▶ _Exercise_: In the lines below, look for "layer". Copy each line where it appears.

▶ _The input_:

● ● ● ● ●

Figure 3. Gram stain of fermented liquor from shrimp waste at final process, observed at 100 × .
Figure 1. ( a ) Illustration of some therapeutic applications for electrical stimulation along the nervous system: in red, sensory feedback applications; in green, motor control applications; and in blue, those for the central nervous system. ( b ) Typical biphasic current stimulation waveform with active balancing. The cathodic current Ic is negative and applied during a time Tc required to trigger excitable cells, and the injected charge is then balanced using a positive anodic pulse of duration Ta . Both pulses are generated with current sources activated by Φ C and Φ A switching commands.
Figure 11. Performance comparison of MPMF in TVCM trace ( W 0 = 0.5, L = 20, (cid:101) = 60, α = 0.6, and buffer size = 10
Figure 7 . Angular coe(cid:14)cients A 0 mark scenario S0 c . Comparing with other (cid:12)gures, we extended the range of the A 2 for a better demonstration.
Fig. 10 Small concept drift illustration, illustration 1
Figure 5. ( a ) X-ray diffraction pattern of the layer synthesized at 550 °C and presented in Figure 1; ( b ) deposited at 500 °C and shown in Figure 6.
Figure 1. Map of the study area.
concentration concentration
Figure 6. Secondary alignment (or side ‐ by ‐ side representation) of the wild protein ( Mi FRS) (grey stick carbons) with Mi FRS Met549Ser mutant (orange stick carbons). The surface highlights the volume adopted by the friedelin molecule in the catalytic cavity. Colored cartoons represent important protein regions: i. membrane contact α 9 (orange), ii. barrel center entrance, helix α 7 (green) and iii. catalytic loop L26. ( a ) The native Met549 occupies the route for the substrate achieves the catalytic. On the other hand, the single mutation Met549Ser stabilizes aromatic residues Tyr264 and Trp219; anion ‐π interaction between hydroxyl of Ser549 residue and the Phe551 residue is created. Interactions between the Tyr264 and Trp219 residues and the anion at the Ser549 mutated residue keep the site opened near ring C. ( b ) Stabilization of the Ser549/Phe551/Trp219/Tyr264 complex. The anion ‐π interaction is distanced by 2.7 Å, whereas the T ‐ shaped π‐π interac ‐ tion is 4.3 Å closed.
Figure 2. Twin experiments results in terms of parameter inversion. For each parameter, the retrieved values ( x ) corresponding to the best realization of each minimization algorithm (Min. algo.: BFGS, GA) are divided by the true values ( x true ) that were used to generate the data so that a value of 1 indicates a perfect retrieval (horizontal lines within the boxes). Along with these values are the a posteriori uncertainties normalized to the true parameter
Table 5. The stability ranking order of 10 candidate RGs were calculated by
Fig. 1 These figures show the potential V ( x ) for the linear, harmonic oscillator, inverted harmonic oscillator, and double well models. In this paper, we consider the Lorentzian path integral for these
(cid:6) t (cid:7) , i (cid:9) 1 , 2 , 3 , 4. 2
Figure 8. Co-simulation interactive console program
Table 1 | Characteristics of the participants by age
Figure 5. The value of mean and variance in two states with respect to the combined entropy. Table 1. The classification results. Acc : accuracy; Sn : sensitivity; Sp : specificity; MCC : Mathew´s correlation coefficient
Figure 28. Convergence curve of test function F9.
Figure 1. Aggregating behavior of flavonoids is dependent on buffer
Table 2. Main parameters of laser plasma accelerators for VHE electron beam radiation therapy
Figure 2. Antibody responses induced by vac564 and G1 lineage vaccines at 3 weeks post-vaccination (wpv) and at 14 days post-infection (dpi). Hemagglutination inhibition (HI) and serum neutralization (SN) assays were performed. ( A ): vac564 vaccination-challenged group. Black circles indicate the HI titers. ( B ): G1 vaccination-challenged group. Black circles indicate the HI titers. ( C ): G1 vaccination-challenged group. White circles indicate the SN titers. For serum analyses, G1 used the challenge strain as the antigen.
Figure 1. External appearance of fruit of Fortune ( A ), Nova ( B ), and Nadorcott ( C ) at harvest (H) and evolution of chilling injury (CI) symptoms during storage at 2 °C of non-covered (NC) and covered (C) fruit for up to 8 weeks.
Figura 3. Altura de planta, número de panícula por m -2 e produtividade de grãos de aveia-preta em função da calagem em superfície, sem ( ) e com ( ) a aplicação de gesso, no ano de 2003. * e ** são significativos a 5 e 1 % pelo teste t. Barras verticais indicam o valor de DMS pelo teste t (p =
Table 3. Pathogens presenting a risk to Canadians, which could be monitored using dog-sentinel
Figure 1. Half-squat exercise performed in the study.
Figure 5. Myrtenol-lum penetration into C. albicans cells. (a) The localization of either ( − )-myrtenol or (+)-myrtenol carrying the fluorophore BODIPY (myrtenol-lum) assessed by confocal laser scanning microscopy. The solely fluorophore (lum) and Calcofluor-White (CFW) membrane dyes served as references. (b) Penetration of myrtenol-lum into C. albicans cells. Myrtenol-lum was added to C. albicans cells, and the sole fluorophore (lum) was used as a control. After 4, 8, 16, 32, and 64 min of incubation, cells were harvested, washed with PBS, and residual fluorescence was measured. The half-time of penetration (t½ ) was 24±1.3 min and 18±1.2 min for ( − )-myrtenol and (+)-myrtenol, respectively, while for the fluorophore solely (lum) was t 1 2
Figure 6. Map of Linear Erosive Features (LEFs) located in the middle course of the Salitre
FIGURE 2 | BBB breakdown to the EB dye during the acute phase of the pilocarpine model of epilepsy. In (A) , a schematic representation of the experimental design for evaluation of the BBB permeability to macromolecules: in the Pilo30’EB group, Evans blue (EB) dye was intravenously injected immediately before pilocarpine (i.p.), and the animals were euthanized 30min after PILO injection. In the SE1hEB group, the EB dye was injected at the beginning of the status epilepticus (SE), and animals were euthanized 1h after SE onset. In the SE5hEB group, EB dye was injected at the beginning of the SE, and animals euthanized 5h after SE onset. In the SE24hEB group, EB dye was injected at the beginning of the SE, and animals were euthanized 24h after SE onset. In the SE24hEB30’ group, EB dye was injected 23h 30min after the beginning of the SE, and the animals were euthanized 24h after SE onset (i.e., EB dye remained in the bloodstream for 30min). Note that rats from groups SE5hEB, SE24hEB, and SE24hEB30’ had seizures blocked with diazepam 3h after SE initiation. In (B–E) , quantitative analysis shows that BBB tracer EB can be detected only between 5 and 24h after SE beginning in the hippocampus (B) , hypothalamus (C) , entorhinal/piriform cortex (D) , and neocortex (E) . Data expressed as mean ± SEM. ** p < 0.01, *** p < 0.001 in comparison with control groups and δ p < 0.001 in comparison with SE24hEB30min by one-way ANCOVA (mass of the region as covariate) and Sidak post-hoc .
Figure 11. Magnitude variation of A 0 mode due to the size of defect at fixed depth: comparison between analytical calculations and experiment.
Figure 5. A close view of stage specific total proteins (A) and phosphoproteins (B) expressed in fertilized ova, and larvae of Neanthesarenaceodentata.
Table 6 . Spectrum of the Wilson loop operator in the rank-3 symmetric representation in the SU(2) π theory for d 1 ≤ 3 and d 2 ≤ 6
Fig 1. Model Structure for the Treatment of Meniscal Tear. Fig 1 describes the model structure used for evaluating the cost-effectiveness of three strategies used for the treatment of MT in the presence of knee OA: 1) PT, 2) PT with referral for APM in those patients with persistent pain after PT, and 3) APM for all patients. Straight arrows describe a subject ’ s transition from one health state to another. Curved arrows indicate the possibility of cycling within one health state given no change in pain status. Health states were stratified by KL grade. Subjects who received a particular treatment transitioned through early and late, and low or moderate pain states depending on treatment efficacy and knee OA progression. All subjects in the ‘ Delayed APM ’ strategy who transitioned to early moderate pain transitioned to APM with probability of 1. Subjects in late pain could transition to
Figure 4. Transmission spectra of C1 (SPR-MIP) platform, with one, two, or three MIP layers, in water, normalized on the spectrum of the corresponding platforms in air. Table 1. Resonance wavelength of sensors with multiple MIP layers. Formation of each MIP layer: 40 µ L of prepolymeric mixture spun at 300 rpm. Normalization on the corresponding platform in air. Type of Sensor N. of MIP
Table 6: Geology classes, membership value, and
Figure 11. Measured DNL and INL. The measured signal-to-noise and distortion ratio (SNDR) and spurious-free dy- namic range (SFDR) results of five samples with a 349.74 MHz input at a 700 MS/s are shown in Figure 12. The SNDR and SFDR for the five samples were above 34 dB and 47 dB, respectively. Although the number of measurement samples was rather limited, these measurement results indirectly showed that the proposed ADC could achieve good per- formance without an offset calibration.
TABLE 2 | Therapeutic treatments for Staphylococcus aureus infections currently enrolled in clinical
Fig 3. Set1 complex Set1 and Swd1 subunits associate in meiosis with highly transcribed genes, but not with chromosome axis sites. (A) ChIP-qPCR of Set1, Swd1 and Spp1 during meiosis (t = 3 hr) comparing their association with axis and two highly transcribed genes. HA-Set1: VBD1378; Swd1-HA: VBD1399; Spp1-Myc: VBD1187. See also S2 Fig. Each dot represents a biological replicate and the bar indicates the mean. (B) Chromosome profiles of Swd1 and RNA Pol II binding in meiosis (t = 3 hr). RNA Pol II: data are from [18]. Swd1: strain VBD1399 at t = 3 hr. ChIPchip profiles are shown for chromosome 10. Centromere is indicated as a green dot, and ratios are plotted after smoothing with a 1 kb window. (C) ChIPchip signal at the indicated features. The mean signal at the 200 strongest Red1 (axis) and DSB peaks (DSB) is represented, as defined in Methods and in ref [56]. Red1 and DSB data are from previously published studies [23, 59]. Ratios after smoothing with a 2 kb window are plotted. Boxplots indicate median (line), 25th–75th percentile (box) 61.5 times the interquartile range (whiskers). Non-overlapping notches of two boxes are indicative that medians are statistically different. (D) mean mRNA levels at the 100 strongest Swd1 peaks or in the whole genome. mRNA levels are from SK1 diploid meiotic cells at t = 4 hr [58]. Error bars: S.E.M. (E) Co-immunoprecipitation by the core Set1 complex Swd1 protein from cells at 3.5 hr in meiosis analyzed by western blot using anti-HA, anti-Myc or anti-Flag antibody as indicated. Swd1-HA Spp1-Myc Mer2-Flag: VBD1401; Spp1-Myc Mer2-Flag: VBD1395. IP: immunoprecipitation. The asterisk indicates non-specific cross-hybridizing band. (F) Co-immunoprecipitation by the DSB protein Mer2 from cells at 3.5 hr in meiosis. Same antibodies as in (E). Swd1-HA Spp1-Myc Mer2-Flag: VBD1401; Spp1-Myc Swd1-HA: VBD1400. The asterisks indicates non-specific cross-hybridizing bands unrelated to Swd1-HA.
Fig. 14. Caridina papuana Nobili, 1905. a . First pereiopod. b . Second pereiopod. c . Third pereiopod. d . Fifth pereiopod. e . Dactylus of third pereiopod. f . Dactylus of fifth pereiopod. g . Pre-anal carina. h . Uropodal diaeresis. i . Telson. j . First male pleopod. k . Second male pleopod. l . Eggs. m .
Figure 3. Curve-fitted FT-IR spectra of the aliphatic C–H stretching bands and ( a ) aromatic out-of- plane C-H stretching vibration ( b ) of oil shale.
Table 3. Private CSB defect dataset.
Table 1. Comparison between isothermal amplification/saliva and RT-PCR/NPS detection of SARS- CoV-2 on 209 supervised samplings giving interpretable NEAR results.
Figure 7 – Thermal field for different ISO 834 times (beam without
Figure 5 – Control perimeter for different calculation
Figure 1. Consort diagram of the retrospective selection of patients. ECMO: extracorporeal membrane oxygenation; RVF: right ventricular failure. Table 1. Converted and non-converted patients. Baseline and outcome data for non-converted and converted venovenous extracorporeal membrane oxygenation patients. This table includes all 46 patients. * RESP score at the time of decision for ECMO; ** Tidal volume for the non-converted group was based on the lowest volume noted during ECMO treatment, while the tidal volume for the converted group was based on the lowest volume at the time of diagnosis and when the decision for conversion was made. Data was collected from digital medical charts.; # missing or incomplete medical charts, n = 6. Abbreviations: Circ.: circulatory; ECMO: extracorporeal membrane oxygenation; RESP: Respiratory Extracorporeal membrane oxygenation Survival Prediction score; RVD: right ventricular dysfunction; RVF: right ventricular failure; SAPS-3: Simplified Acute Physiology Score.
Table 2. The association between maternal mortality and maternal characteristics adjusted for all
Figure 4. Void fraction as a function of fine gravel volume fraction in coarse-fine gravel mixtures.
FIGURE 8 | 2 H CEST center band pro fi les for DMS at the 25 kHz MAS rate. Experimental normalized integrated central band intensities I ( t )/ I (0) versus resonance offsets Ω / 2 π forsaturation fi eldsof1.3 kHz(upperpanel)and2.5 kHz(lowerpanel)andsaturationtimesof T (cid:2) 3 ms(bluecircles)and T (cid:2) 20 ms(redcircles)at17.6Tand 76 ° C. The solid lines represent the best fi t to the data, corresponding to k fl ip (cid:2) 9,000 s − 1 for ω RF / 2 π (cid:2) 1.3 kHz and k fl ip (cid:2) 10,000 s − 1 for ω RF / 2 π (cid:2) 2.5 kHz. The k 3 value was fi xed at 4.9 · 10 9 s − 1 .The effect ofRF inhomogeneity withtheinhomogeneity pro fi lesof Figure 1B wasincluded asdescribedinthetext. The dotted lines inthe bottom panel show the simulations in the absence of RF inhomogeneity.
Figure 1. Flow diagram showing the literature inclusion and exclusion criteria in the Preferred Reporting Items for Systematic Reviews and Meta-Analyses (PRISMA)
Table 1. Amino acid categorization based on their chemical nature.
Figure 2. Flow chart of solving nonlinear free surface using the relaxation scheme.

● ● ● ● ●

▶ _Written answer_:
Figure 5. ( a ) X-ray diffraction pattern of the layer synthesized at 550 °C and presented in Figure 1; ( b ) deposited at 500 °C and shown in Figure 6.
Figure 4. Transmission spectra of C1 (SPR-MIP) platform, with one, two, or three MIP layers, in water, normalized on the spectrum of the corresponding platforms in air. Table 1. Resonance wavelength of sensors with multiple MIP layers. Formation of each MIP layer: 40 µ L of prepolymeric mixture spun at 300 rpm. Normalization on the corresponding platform in air. Type of Sensor N. of MIP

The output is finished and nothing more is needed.